====== Data shown
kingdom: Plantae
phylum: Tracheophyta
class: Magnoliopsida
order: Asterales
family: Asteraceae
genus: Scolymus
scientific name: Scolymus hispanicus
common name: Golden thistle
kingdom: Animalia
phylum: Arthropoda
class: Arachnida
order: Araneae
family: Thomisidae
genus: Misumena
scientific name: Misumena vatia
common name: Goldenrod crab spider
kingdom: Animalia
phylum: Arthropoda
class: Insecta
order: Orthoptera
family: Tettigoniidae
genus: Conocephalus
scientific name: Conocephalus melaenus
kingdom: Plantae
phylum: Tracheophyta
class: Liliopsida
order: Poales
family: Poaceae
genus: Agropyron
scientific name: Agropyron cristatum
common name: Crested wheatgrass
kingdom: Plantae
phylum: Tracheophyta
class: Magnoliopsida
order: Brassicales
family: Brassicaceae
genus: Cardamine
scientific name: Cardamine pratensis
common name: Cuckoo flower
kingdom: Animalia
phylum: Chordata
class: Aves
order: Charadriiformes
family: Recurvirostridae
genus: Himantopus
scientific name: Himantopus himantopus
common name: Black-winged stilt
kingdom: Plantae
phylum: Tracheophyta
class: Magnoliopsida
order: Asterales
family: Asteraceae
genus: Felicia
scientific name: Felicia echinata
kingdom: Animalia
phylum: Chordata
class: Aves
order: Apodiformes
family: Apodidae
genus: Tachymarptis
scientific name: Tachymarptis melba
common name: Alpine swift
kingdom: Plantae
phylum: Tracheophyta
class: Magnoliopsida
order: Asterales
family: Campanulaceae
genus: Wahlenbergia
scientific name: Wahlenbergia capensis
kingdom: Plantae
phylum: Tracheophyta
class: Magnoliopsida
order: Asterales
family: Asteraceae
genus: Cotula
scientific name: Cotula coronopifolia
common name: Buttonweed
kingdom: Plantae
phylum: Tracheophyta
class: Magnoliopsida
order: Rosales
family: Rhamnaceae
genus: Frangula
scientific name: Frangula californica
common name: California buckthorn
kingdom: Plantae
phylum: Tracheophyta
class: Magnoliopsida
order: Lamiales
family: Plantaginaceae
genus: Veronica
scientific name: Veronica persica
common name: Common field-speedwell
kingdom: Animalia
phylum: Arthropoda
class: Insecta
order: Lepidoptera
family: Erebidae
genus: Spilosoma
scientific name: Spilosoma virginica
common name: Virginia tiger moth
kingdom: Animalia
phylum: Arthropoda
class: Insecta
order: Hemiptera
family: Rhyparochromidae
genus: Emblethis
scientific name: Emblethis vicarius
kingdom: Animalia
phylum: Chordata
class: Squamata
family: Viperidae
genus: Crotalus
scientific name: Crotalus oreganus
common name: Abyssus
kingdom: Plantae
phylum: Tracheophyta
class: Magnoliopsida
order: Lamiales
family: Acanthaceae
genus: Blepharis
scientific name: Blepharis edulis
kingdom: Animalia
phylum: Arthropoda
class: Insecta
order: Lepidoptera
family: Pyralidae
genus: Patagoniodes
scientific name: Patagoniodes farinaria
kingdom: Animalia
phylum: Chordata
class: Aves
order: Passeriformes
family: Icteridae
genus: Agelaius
============
* _Exercise task_
Retype every line of the records above without changing any word, letter, or punctuation mark.

* _Exercise result_
kingdom: Plantae
phylum: Tracheophyta
class: Magnoliopsida
order: Asterales
family: Asteraceae
genus: Scolymus
scientific name: Scolymus hispanicus
common name: Golden thistle
kingdom: Animalia
phylum: Arthropoda
class: Arachnida
order: Araneae
family: Thomisidae
genus: Misumena
scientific name: Misumena vatia
common name: Goldenrod crab spider
kingdom: Animalia
phylum: Arthropoda
class: Insecta
order: Orthoptera
family: Tettigoniidae
genus: Conocephalus
scientific name: Conocephalus melaenus
kingdom: Plantae
phylum: Tracheophyta
class: Liliopsida
order: Poales
family: Poaceae
genus: Agropyron
scientific name: Agropyron cristatum
common name: Crested wheatgrass
kingdom: Plantae
phylum: Tracheophyta
class: Magnoliopsida
order: Brassicales
family: Brassicaceae
genus: Cardamine
scientific name: Cardamine pratensis
common name: Cuckoo flower
kingdom: Animalia
phylum: Chordata
class: Aves
order: Charadriiformes
family: Recurvirostridae
genus: Himantopus
scientific name: Himantopus himantopus
common name: Black-winged stilt
kingdom: Plantae
phylum: Tracheophyta
class: Magnoliopsida
order: Asterales
family: Asteraceae
genus: Felicia
scientific name: Felicia echinata
kingdom: Animalia
phylum: Chordata
class: Aves
order: Apodiformes
family: Apodidae
genus: Tachymarptis
scientific name: Tachymarptis melba
common name: Alpine swift
kingdom: Plantae
phylum: Tracheophyta
class: Magnoliopsida
order: Asterales
family: Campanulaceae
genus: Wahlenbergia
scientific name: Wahlenbergia capensis
kingdom: Plantae
phylum: Tracheophyta
class: Magnoliopsida
order: Asterales
family: Asteraceae
genus: Cotula
scientific name: Cotula coronopifolia
common name: Buttonweed
kingdom: Plantae
phylum: Tracheophyta
class: Magnoliopsida
order: Rosales
family: Rhamnaceae
genus: Frangula
scientific name: Frangula californica
common name: California buckthorn
kingdom: Plantae
phylum: Tracheophyta
class: Magnoliopsida
order: Lamiales
family: Plantaginaceae
genus: Veronica
scientific name: Veronica persica
common name: Common field-speedwell
kingdom: Animalia
phylum: Arthropoda
class: Insecta
order: Lepidoptera
family: Erebidae
genus: Spilosoma
scientific name: Spilosoma virginica
common name: Virginia tiger moth
kingdom: Animalia
phylum: Arthropoda
class: Insecta
order: Hemiptera
family: Rhyparochromidae
genus: Emblethis
scientific name: Emblethis vicarius
kingdom: Animalia
phylum: Chordata
class: Squamata
family: Viperidae
genus: Crotalus
scientific name: Crotalus oreganus
common name: Abyssus
kingdom: Plantae
phylum: Tracheophyta
class: Magnoliopsida
order: Lamiales
family: Acanthaceae
genus: Blepharis
scientific name: Blepharis edulis
kingdom: Animalia
phylum: Arthropoda
class: Insecta
order: Lepidoptera
family: Pyralidae
genus: Patagoniodes
scientific name: Patagoniodes farinaria
kingdom: Animalia
phylum: Chordata
class: Aves
order: Passeriformes
family: Icteridae
genus: Agelaius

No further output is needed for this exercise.